個性的な飲食店がひしめく高崎市の通町横丁。27歳のオーナー・三村勇樹(みむらゆうき)さんのお店はそこにある。“若き高崎人”に、“地元”高崎はどう映っているのだろうか?子供の頃は自分を育ててくれた街を、大人の自分が育てていく…そんな地域への“恩返し”の話を聞いてみた。

2018.07.29

高崎で育つ

地域で育つ子供たち

幼いころに遊んだ公園、学校までの通学路。大人になって振り返るような“ふるさとの街並み”をあなたは覚えているだろうか。

近年では少子高齢化の波が県外への人口流出を呼び、地元で暮らさない・暮らせない人が増えているという。鮮やかで楽しい子供の頃の光景は思い出のままとなり、人のいない街並みだけが寂しく時代に取り残されている。

高崎市は地方都市ながら人口が37万人を超え、中核市として成長を続けている街だ。県外だけでなく県内からの人口流入も増えており、群馬県の中でも「高崎市で暮らす」ことは魅力的なのだと教えてくれる。遊びに来る、仕事で来る…そんな少しの滞在でも、高崎を楽しむ人が増えてくれればと心から思う。
● ● ● ● ●
#### 作業内容:
(1) 高崎についての文章では、群馬県の中でも「高崎市で暮らす」ことが魅力的だとわかる根拠として何が挙げられていますか。1〜3文で説明してください。
(2) 高崎についての文章をもとに、次の問いに答えてください。答えには問いと同じ記号を付けてください。
(a) 三村勇樹さんの年齢は何歳ですか。
(b) 三村さんのお店がある、高崎市の横丁の名前は何ですか。
(c) 高崎市の人口は何人を超えていますか。
(3) 高崎についての文章を、最後の文の後から書き進めてください。
この後に置かれた資料は、高崎についての文章とは別のものです。

#### 表示データ:
● ● ● ● ●
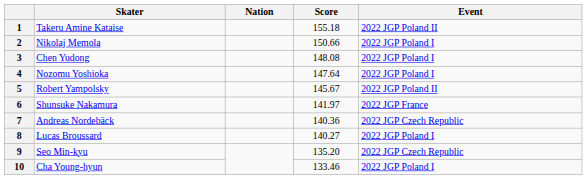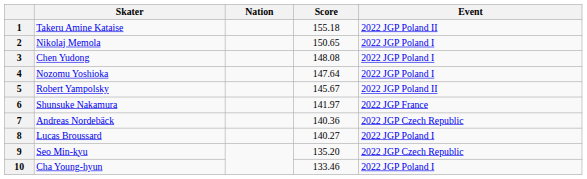2 | Score: 150.66 -> 150.65
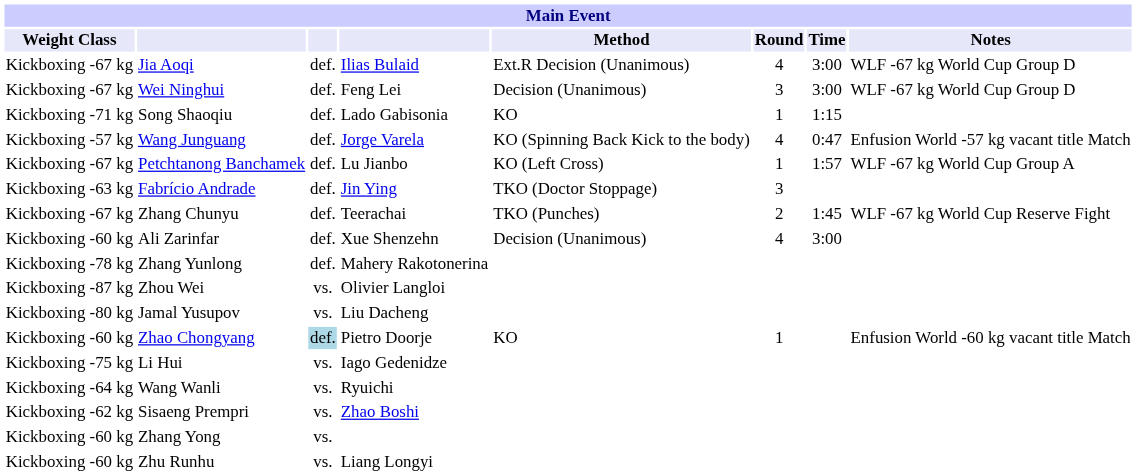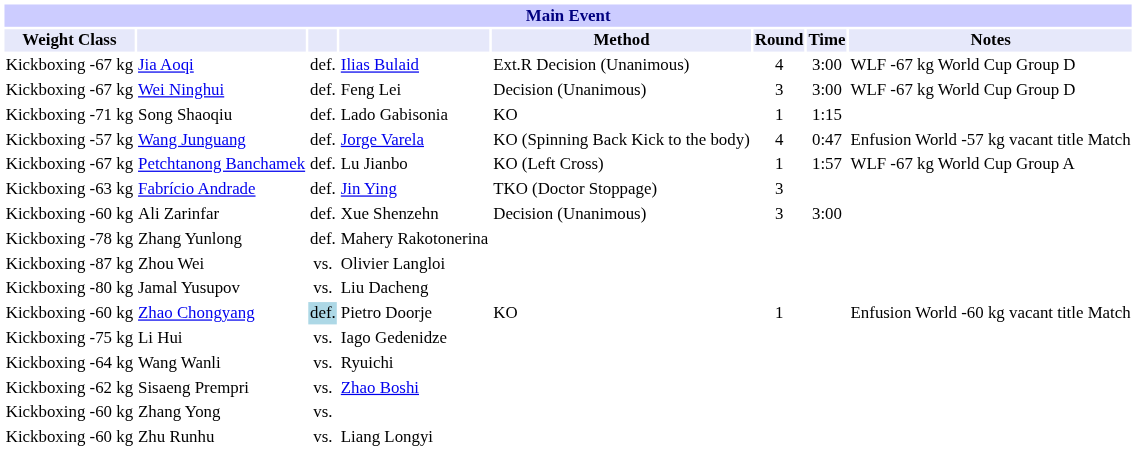- row: Kickboxing -67 kg | Zhang Chunyu | def. | Teerachai | TKO (Punches) | 2 | 1:45 | WLF -67 kg World Cup Reserve Fight
Ali Zarinfar | Round: 4 -> 3
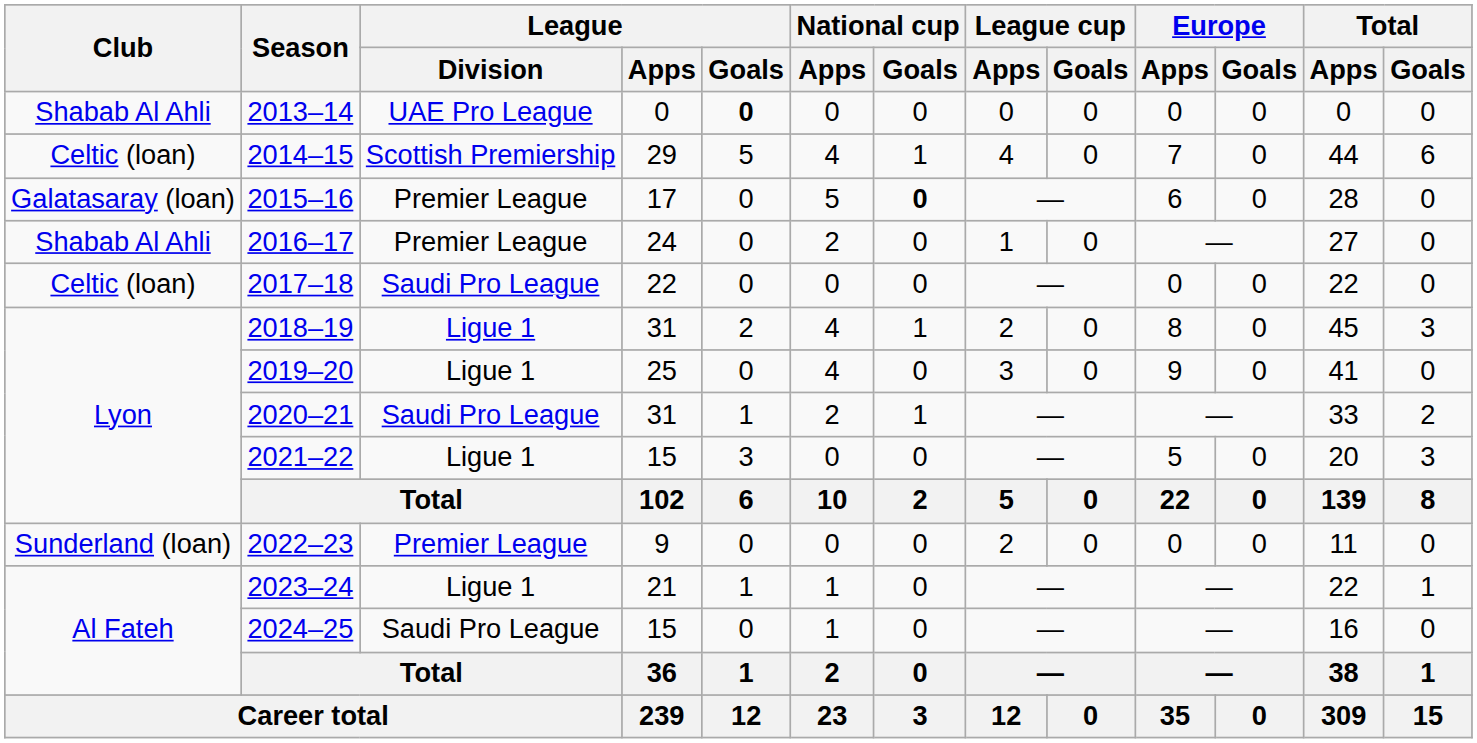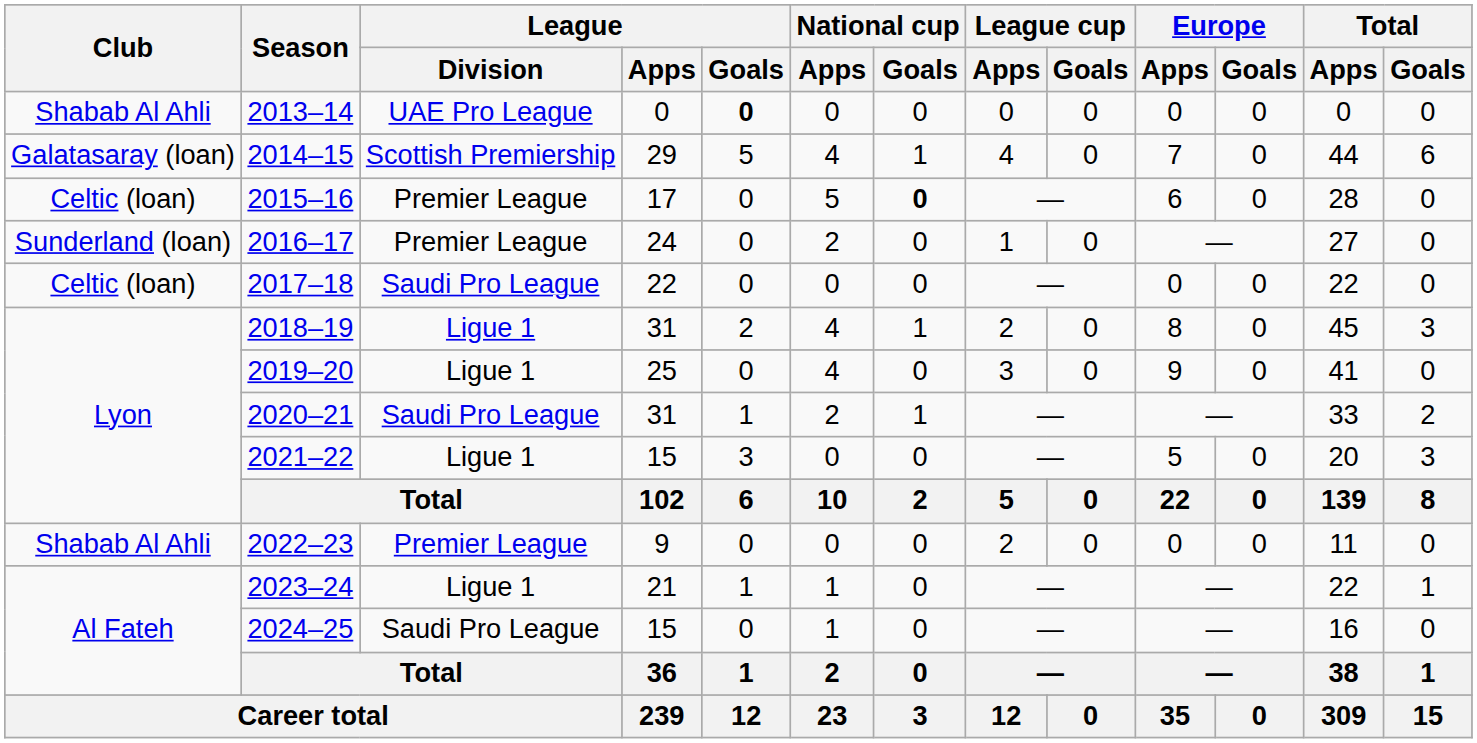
● ● ● ● ●
#### 解答:
(1) 高崎市には県外からだけでなく県内からの人口流入も増えていることが根拠です。この流入の増加が、県内でも高崎市での暮らしが魅力的であることを示していると述べられています。

(2)
(a) 27歳
(b) 通町横丁
(c) 37万人

(3)
しかしながら、生まれ育った高崎市から出ていく人々も少なくはない。夢のために生活のためにとふるさとを離れていく大人たちの心に、ふるさと高崎はどう映っているのだろうか。

地域を育てる大人たち

今回は、高崎市で育ち高崎市で暮らす“若き高崎人”に意見を聞くことができた。インタビューに応じてくれたのは、平成生まれの居酒屋店主。個性豊かな飲食店がひしめく通町横丁の「修業中-1st-」オーナーである三村勇樹(みむらゆうき)さんだ。

かつては群馬県の第一次県庁舎も置かれていた通町がふるさとだという三村さん。Uターンで戻ってきた彼に、“地元”高崎はどう見えているのだろうか。

「子供の頃は自分を育ててくれた街を、大人の自分が育てていく」…そんな地域への“恩返し”について、話を聞いてみよう。

高崎生まれ高崎育ちの三村さんと「修業中-1st-」の紹介です!

オープン1年は「入店でドキドキしてほしいから」HPをつくらないとのこと…そういうの、好き。

生き方としての“修業中”

「修業中-1st-」

夜の高崎を歩く。通町のお寺・大信寺と高島屋に挟まれた道からみえる、タペストリーを読んだことがあるだろうか。ライトアップされた「伝えたいことがあります」の文字。つられて細道を入れば、手ぬぐいを頭に巻いたひげ面の男が腕を組むロゴが見える。三村さんのお店「修業中-1st-」はそんな面構えをしている。

一見、ラーメン屋のような雰囲気と居酒屋と書かれていない店舗に訝しむ人も多いだろう。中に入れば、ムーディーなバー空間と明るく落ち着いた和食空間、そしてなにより笑顔の素敵な店員さんが迎え入れてくれる。高崎市の中で、今、最も熱い居酒屋の一つだ。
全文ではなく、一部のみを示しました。